Should this be handled by DAPHNE, by being able to handle matrices with possibly multiple zero-length dimensions? The same way numpy does it? I'm not sure if all kernels are written in this way, some explicitly validate arguments, like SliceRow.h. Besides normal operator kernels, --vec would need to be modified, but, not sure how that would make any sense there.

Or should we not allow such objects and make this an error that has to be fixed by the user?
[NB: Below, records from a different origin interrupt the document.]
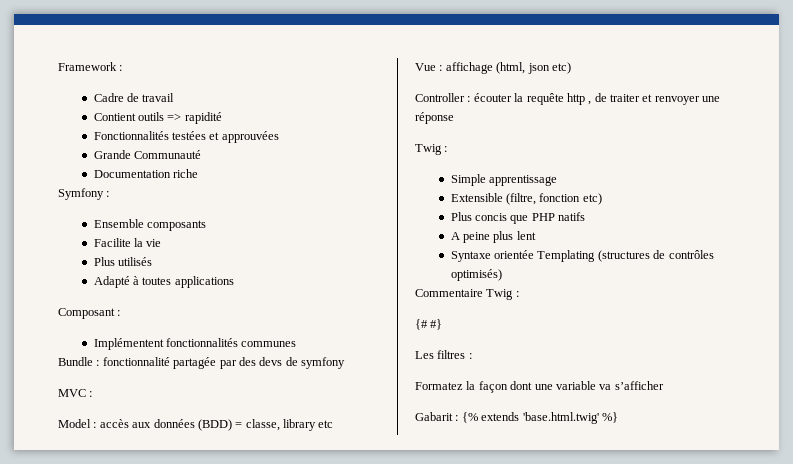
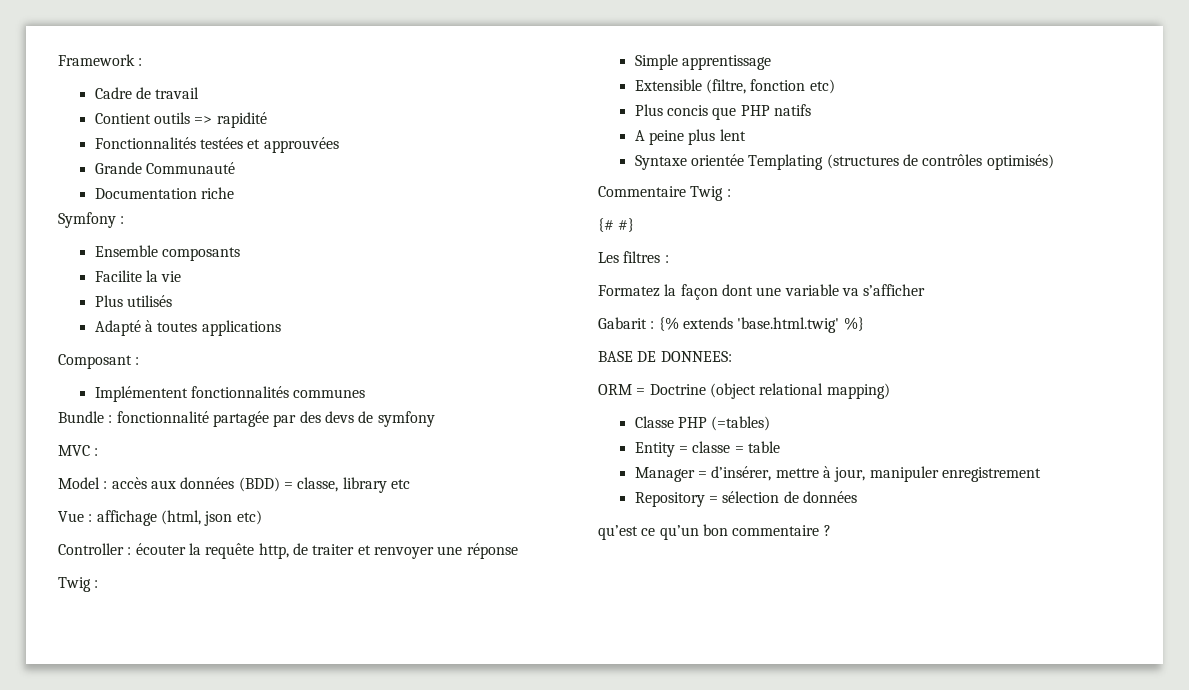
[566,93,592,105] http , -> [258,543,289,559] http,
(618, 417) none -> [598,351,732,362] [598,383,890,399] [634,416,771,431] [634,441,781,457] [634,466,1042,482] [634,491,858,507] [598,524,831,540] // BASE DE DONNEES: // ORM = Doctrine (object relational mapping) // Classe PHP (=tables) // Entity = classe = table // Manager = d’insérer, mettre à jour, manipuler enregistrement // Repository = sélection de données // qu’est ce qu’un bon commentaire ?

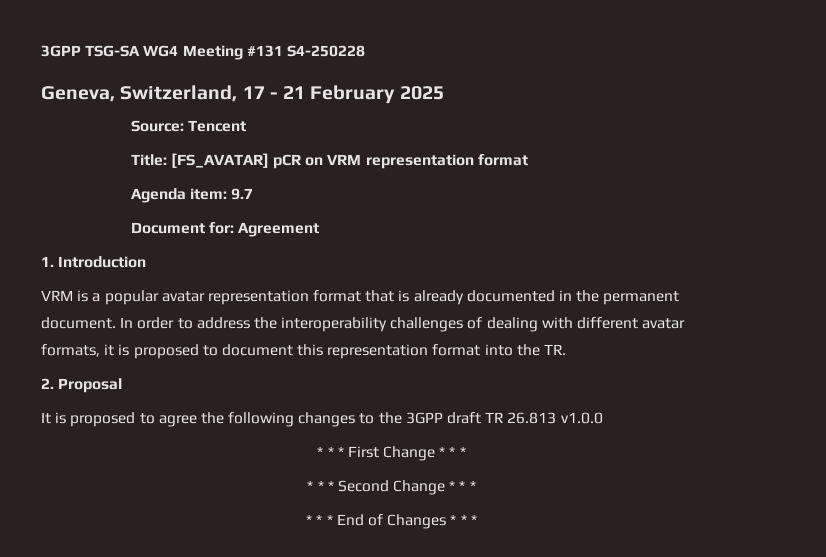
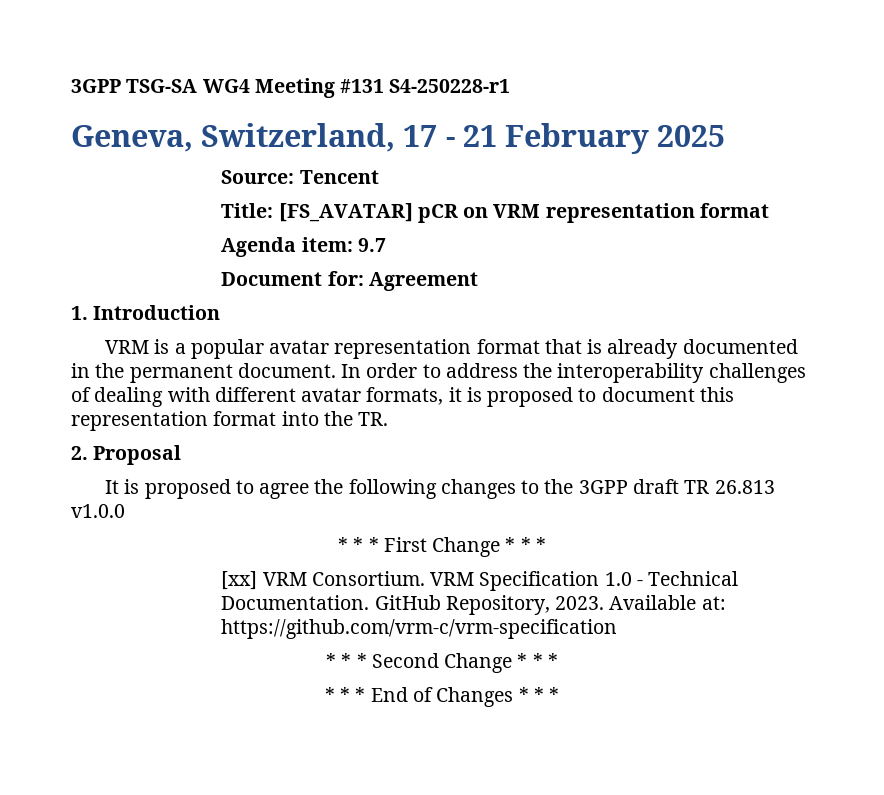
[286,45,365,57] S4-250228 -> [389,79,511,93] S4-250228-r1
(466, 451) none -> [221,571,739,591] [221,595,726,615] [221,619,618,639] // [xx] VRM Consortium. VRM Specification 1.0 - Technical Documentation. GitHub Repository, 2023. Available at: https://github.com/vrm-c/vrm-specification

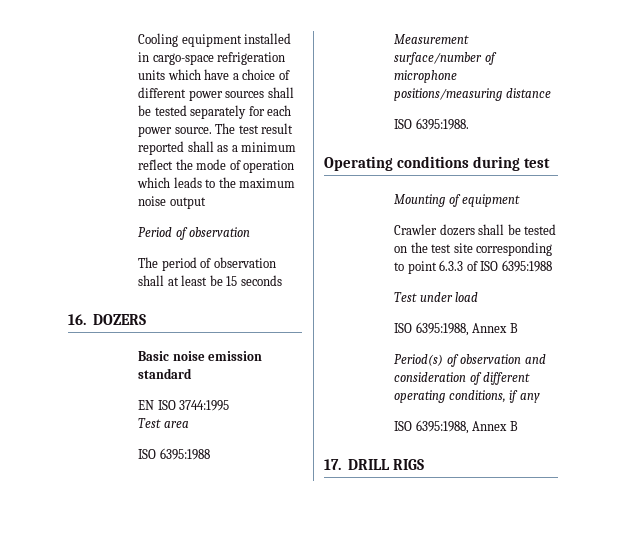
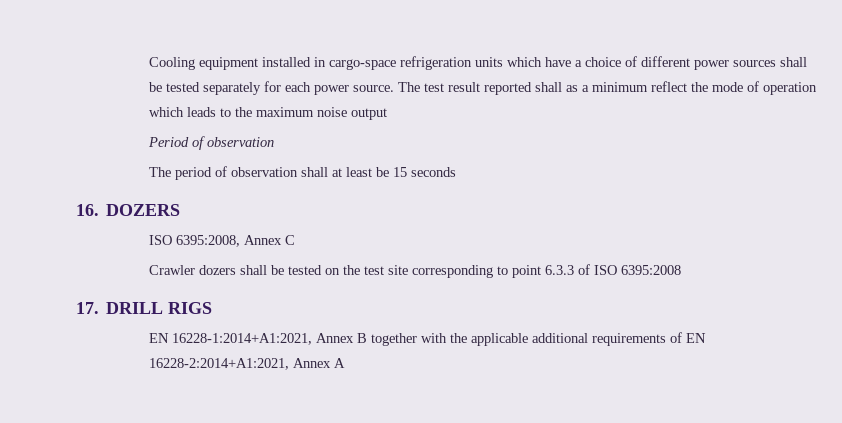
[138,351,263,361] [138,368,193,379] [138,400,230,411] [138,418,189,428] [138,448,210,460] [394,34,470,44] [394,52,497,65] [394,70,458,83] [394,88,551,101] [394,118,469,130] [324,156,551,171] [394,194,521,207] Basic noise emission standard // EN ISO 3744:1995 // Test area // ISO 6395:1988 // Measurement surface/number of microphone positions/measuring distance // ISO 6395:1988. // Operating conditions during test // Mounting of equipment -> [149,235,296,247] ISO 6395:2008, Annex C
[501,260,552,272] [394,292,479,302] [394,322,518,336] [394,354,546,367] [394,372,531,385] [394,390,540,403] [394,420,518,434] [324,459,425,470] 6395:1988 // Test under load // ISO 6395:1988, Annex B // Period(s) of observation and consideration of different operating conditions, if any // ISO 6395:1988, Annex B // 17. DRILL RIGS -> [621,265,682,275] [76,302,213,314] [149,332,707,346] [149,358,346,370] 6395:2008 // 17. DRILL RIGS // EN 16228-1:2014+A1:2021, Annex B together with the applicable additional requirements of EN 16228-2:2014+A1:2021, Annex A

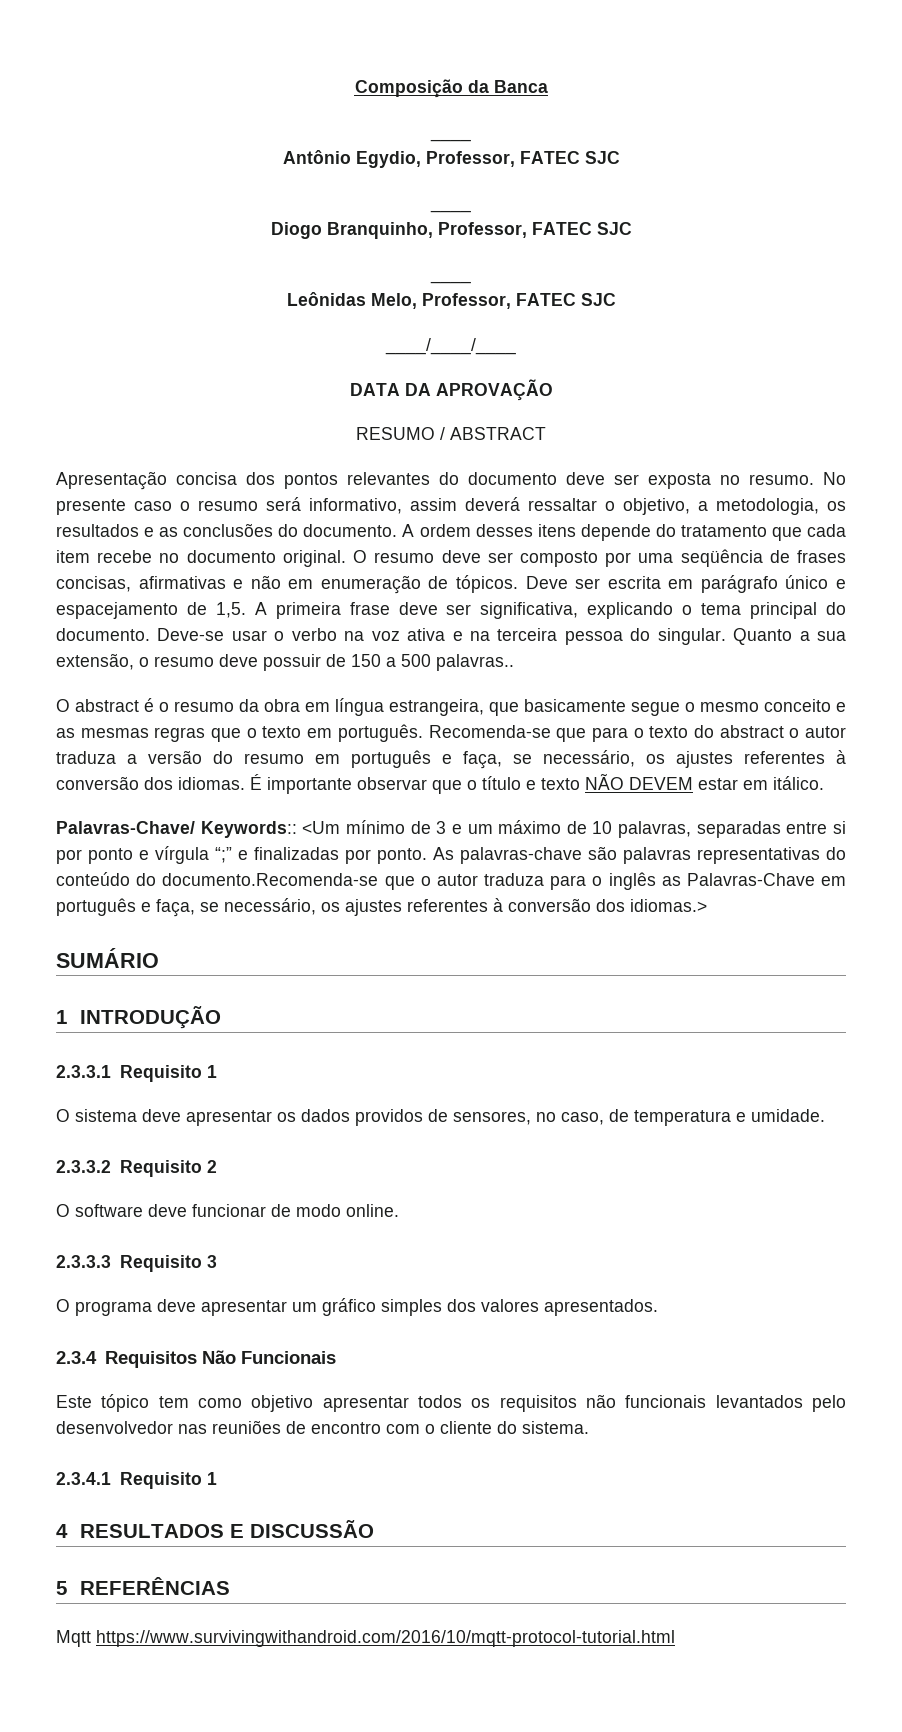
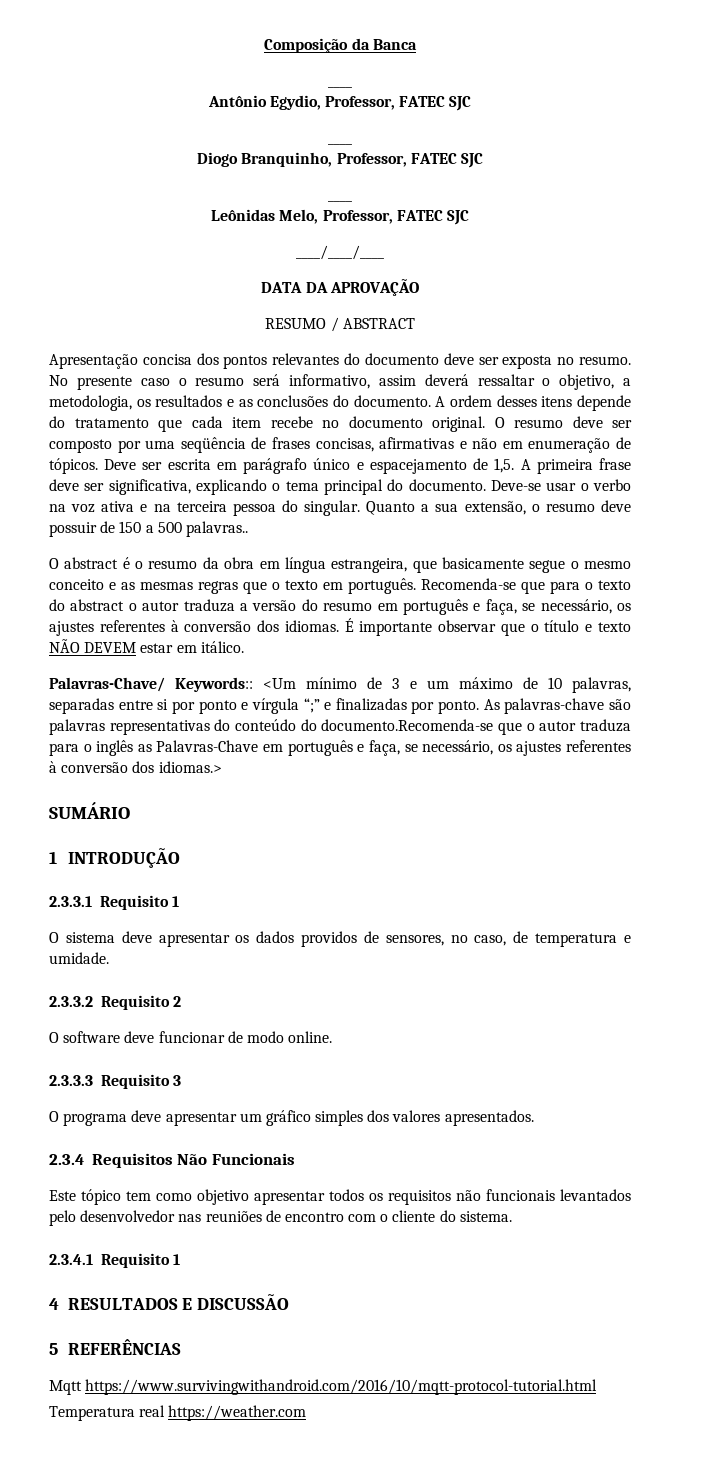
(675, 1638) none -> [49,1405,307,1421] // Temperatura real https://weather.com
pdamme commented 1 month ago

Yes, any dimension of a DAPHNE data object may be zero. A trivial example where this policy makes sense is a relational selection with an empty result: we must be able to represent that the result has zero rows (while the number of columns, or the concrete schema, is still important, because it determines compatibility for possible subsequent operations like rbind() or set operations). There are also some operations which may return an "empty" data object with zero rows and/or columns, e.g., fill(), rand(), seq(), ctable(), and oneHot(). Consistently, right indexing (Slice[Row|Col]Op) should support empty results, too; note also that the inclusive lower bound and exclusive upper bound may not be known before run-time.

In general, I think not supporting zero row/column data objects would be an unnecessary limitation. At the same time, I don't think that the unit test cases for the kernels systematically test the behavior for zero row/column inputs or results. Something we should improve in the future.

Regarding the vectorized engine, I would expect that a zero-row input data object (that shall be splitted into row segments) will lead to an empty list of tasks...

philipportner commented 1 month ago

Thanks @pdamme. I'll create issues for the code that is not able to handle zero-length dimensions.